Stored items from a collection:
---*---
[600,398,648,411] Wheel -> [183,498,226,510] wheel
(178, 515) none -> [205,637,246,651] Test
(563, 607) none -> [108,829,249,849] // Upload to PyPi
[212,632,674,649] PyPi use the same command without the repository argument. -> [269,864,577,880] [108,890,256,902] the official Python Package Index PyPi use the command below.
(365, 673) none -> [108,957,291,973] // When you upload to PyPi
---*---
• **TASK OBJECTIVE**:
All entries should be restated word for word.

• **TASK OUTPUT**:
[600,398,648,411] Wheel -> [183,498,226,510] wheel
(178, 515) none -> [205,637,246,651] Test
(563, 607) none -> [108,829,249,849] // Upload to PyPi
[212,632,674,649] PyPi use the same command without the repository argument. -> [269,864,577,880] [108,890,256,902] the official Python Package Index PyPi use the command below.
(365, 673) none -> [108,957,291,973] // When you upload to PyPi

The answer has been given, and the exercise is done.